When Tim Dobel is not busy running Mocha Mott’s, the coffee shop co-owner is a songwriter, a traveler and a golfer.

In May, he added another trade: author. Mr. Dobel’s mustached smile beams on the cover of his self-published debut book, Bogey IS Par: The Revised Rules of Golf.

In his lighthearted manual, Mr. Dobel proposes a new set of rules for golf that he hopes will remind readers to maintain a sense of humor about the game.

“Golf is really hard to be good at, but it’s a really fun game to play,” Mr. Dobel said in a recent interview. “Too many guys take it too seriously — I was taking it way too seriously.”

The book’s 90 pages follow a basic structure: 18 rules for 18 holes. The first and most important rule is “always have fun.” Other guidelines suggest that “There Is No Out of Bounds” (Hole #3) and that it is perfectly okay to start over at the ninth hole.

In the book, Mr. Dobel shares anecdotes from the links that range from countless balls lost to the trees to heckling President Bill Clinton, whose laissez-faire attitude toward the game is reminiscent of Mr. Dobel’s own, he said.

President Barack Obama’s game on the other hand, according to Mr. Dobel, is a bit more traditional.

“Number 44 didn’t need the Revised Rules of Golf to card a decent number,” Mr.
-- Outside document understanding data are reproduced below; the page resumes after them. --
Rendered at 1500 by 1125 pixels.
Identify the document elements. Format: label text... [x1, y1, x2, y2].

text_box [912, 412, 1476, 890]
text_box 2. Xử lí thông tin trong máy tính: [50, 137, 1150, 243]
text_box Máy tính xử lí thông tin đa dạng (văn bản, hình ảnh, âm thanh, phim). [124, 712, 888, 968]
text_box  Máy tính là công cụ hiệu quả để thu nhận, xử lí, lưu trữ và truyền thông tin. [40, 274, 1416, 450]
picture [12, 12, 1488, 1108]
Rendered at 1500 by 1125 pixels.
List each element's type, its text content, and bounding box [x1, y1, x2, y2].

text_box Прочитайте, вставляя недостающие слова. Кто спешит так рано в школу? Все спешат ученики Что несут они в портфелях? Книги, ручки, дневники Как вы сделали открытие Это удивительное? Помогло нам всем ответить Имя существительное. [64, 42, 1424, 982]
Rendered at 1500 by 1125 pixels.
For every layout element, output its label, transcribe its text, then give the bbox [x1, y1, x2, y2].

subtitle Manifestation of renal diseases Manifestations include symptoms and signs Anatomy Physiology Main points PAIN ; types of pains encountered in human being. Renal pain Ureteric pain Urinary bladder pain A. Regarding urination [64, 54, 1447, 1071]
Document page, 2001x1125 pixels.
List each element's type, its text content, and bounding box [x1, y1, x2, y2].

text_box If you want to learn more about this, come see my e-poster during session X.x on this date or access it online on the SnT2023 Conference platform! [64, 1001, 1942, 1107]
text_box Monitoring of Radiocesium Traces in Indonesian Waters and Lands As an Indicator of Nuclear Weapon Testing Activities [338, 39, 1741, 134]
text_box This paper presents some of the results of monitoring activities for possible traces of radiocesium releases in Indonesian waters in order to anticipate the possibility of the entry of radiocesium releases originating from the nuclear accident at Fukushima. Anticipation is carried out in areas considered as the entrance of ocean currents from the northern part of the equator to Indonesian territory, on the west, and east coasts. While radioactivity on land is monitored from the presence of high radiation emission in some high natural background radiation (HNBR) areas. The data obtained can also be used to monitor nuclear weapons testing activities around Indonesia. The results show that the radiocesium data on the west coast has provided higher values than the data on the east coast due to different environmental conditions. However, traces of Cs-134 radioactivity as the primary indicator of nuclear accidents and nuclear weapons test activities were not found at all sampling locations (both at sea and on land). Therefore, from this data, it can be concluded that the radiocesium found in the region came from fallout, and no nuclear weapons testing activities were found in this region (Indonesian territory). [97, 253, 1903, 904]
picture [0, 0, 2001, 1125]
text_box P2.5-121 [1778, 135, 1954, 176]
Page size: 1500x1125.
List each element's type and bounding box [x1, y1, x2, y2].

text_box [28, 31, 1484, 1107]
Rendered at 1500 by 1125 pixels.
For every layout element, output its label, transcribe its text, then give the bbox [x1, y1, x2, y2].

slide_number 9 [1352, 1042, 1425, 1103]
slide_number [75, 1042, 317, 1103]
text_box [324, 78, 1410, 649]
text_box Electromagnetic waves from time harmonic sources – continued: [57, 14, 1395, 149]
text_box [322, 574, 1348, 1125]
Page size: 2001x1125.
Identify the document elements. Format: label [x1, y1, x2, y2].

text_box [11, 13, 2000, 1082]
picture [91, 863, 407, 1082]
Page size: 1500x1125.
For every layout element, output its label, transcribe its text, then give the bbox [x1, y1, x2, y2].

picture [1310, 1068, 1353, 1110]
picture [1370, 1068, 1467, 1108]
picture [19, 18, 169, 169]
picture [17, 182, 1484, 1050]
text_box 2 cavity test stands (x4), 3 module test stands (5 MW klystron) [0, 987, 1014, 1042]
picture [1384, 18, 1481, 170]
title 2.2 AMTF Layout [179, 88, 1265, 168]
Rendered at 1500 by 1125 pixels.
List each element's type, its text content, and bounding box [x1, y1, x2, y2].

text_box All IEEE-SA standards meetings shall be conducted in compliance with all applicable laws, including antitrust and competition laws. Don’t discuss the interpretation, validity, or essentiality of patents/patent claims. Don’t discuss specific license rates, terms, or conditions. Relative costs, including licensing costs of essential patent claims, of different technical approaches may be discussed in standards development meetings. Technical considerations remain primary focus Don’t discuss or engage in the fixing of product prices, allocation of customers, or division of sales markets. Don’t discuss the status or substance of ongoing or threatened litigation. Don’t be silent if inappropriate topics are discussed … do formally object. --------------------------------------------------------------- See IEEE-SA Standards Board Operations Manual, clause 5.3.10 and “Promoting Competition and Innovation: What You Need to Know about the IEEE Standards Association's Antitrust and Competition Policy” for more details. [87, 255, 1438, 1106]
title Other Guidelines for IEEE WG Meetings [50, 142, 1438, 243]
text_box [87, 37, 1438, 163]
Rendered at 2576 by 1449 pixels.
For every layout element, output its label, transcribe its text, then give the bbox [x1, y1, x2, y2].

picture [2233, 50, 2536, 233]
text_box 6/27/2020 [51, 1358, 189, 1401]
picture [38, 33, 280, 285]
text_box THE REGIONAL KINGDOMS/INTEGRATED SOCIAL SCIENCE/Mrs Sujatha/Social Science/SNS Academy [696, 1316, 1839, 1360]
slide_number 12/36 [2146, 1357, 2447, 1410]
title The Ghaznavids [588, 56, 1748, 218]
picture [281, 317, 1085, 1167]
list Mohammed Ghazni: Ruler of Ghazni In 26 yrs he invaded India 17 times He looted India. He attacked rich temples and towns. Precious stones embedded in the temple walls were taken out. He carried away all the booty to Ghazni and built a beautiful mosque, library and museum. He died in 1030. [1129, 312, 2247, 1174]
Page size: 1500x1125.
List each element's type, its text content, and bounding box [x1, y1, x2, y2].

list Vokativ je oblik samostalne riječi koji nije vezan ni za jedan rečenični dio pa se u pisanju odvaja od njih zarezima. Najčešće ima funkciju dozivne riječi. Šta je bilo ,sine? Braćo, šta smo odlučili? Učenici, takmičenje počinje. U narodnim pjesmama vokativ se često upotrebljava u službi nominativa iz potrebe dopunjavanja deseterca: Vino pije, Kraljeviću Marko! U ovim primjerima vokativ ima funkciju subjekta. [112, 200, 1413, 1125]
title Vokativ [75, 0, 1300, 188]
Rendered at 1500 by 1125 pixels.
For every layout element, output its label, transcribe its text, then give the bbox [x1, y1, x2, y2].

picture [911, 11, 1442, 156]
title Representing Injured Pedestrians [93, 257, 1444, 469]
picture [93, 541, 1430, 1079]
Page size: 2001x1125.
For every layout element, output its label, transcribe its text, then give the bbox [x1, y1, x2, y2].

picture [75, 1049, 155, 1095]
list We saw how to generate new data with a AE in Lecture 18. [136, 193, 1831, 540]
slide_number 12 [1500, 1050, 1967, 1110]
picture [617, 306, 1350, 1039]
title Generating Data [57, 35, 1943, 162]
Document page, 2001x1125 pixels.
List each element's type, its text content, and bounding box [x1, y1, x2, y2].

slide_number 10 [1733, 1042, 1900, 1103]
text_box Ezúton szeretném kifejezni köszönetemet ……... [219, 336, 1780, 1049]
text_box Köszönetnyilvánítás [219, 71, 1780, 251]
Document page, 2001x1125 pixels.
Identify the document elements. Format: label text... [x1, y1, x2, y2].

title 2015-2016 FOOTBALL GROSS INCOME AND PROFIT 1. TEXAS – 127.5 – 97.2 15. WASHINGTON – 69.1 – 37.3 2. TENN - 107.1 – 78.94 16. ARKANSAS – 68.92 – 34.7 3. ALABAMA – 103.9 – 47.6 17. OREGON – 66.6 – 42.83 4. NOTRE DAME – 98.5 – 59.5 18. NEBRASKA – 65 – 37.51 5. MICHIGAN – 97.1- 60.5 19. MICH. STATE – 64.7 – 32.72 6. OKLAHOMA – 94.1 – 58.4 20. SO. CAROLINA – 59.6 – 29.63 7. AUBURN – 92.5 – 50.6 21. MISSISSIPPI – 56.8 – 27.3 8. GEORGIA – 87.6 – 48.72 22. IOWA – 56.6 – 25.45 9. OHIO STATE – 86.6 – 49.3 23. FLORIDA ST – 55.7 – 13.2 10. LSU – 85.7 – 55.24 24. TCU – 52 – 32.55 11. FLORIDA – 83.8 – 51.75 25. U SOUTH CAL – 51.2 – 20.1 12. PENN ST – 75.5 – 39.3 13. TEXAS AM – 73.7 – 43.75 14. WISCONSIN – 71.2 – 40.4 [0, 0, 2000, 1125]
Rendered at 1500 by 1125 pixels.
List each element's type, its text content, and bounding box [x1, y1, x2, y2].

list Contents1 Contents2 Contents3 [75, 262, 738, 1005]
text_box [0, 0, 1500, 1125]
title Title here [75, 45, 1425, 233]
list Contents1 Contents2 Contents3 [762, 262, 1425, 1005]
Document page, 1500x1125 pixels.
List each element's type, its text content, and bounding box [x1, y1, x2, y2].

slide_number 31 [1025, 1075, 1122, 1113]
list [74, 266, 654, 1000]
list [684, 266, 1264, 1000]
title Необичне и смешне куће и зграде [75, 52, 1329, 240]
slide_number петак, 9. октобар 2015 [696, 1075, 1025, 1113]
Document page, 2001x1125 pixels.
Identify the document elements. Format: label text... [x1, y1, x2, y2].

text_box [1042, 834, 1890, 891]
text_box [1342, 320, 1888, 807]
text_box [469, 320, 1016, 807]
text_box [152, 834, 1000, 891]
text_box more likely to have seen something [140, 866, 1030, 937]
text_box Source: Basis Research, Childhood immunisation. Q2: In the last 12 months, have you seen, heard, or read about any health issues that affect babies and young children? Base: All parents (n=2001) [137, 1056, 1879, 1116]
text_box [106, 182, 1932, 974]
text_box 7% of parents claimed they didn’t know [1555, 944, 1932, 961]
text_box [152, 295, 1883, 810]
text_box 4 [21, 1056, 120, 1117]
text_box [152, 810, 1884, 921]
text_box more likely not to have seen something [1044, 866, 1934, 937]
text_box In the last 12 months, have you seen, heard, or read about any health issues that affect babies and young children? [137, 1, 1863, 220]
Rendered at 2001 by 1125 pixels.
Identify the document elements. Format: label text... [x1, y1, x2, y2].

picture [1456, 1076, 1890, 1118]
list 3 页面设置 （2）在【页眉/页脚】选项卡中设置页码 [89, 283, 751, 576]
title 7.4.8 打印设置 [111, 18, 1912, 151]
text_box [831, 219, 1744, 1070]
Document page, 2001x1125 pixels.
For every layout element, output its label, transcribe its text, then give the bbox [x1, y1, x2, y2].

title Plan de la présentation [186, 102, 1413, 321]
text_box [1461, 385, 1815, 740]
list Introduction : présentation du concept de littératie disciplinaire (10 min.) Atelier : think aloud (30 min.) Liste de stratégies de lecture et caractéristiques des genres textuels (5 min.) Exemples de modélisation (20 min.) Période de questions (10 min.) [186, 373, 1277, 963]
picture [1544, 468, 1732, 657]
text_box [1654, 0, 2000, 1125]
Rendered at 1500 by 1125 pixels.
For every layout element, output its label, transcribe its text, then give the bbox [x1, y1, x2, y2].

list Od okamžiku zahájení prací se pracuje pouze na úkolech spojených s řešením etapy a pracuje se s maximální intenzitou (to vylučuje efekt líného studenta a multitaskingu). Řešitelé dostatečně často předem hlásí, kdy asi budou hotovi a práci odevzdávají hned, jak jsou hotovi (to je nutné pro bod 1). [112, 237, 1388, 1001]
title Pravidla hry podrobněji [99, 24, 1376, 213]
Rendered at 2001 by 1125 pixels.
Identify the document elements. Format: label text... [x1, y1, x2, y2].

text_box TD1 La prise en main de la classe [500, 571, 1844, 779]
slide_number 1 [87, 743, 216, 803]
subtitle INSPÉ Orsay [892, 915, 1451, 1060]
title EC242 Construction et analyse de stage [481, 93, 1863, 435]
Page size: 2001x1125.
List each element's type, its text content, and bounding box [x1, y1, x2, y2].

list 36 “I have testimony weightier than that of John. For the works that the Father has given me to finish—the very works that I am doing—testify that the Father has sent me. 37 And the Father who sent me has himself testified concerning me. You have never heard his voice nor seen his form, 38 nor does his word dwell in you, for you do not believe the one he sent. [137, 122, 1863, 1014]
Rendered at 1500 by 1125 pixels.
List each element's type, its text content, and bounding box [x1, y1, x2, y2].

Dobel writes.

Mr. Dobel moved to the Island in 1979 and worked as a chef until purchasing Mocha Mott’s with his business partner, Meredith Aldrich, in 2001. It was around the same time that he came up with the idea for his book.

“I was playing with the same guys that I had for a long time, and they’re all funny as the devil,” Mr. Dobel said. “I started just writing stuff down, the stuff they say and the things they do.”

Bogey IS Par is filled with witty wordplay and tongue-in-cheek jabs at golf culture and its evolution on the Vineyard since Mr. Dobel washed ashore almost 50 years ago. Farm Neck Golf Club, he said, once cost just $40 to join. While the club continues to maintain a public/private status, there is a long waitlist and hefty initiation fee to join.

“The book is about the way golf on the Island was and will never be again,” Mr. Dobel said.

For 20 years, Mr. Dobel bought his golf balls from Mike Amaral, who played with many of the same characters as Mr. Dobel. Mr. Amaral was born and raised on the Island and spent his afternoons teeing up with friends. He suffered a stroke in 2002 that cost him his mobility. Mr. Amaral said that reading Mr. Dobel’s book brought him a welcome feeling of nostalgia.

“It’s about us, the old Vineyard dogs,” Mr. Amaral said. “It’s just terrific.”

Mr. Dobel calls himself a semi-Buddhist and encourages his readers and his customers at Mocha Mott’s — golfers and otherwise — to slow down and go with the flow.

“In golf and in life, you have to be relaxed and present in the moment,” Mr. Dobel said, pausing to take a sip of steaming tea. “If you get to live long enough, you realize that if you’re going to spend your whole life all anxious and twisted up about things, you’re not going to enjoy yourself very much.”

“We try to infuse that same spirit of life into Mocha Mott’s,” he continued. “It is a light-hearted place that welcomes everybody — left, right, center, whatever. Just leave your stuff outside and come in and enjoy yourself.”

The book ends at the 19th hole, with a poem Mr. Dobel believes synthesizes his message: “The winning and the losing/They say is much the same/’Cause those old boys/Just love that old game.”

Bogey IS Par is available at Island bookstores and online.